Akka and actor usecase

I know Akka can create a lot of Actor, each platform thread can handle a lot Actor, so is Actor equal Object in Java ? When will Actor die ? What happen if we have a lot of Actor, cause to OutOfMemory ?
Does Akka is a solution for Race conditions, Producer-Consumer problem ?
Thank you so much

An actor is similar to an object, in that it encapsulates state (and since everything that’s not a primitive on the JVM is an object an actor is ultimately represented by an object). An actor “lives” forever until it fails (e.g. throws an uncaught exception while processing a message) or is explicitly stopped (i.e. there is no automatic lifecycle management or garbage collection).

It is possible, given enough actors holding onto enough state, to have an OutOfMemoryError. Since the overhead of an Akka actor is in the hundreds of bytes on most JVMs, actors carrying a lot of state around is the most typical cause of OOM in an Akka application.

Because actors encapsulate their execution by only processing one message at a time, categories of race conditions, especially those involving interleaved mutations, can be prevented.
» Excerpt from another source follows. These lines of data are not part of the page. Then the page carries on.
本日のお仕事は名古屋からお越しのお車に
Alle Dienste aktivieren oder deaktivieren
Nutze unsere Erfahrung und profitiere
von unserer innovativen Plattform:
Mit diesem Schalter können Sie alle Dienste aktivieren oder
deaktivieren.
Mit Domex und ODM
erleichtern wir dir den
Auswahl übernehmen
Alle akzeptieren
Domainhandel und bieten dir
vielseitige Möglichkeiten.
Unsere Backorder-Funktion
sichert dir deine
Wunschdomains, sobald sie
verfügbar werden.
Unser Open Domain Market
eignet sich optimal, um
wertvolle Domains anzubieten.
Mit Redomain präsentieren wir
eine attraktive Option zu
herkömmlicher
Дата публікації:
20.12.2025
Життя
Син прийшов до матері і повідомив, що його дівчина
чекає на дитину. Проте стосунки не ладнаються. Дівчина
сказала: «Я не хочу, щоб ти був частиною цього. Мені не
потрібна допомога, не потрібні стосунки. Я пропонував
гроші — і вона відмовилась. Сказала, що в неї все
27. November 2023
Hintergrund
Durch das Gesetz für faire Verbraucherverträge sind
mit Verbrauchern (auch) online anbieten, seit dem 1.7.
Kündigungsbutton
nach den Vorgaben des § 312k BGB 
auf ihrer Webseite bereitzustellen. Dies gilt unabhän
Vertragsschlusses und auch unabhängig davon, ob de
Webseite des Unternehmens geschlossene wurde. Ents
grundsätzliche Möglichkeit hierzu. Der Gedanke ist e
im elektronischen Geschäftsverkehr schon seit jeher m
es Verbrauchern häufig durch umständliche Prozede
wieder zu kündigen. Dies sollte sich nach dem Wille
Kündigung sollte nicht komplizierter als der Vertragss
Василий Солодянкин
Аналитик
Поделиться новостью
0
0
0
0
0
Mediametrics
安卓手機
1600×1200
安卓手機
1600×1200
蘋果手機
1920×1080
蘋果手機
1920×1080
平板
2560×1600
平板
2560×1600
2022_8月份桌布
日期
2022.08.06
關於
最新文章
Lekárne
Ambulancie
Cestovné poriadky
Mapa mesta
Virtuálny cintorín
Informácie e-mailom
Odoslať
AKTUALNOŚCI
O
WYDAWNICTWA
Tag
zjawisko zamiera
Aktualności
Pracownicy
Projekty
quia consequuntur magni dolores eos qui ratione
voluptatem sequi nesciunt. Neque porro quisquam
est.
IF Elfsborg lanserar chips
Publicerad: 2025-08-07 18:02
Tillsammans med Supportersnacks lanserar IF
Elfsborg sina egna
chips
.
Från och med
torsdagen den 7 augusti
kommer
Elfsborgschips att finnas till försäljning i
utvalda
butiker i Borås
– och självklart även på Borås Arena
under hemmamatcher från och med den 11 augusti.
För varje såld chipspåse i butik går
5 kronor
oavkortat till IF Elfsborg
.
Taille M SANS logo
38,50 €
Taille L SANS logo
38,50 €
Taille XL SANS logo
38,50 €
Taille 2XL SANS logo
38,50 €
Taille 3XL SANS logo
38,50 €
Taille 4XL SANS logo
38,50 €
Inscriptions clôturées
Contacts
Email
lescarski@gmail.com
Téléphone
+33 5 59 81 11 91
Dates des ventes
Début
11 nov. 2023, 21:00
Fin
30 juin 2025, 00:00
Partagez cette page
Data races involving state inside an actor and state not in an actor or in another actor can still occur, though the message ordering guarantees can lead to solutions in that regard as well.

For producer-consumer problems, there are some well-defined patterns for solving these with actors. In fact, the patterns are so well-defined that Akka Streams implements those patterns in terms of actors, so that one would typically reach for Akka Streams when solving those.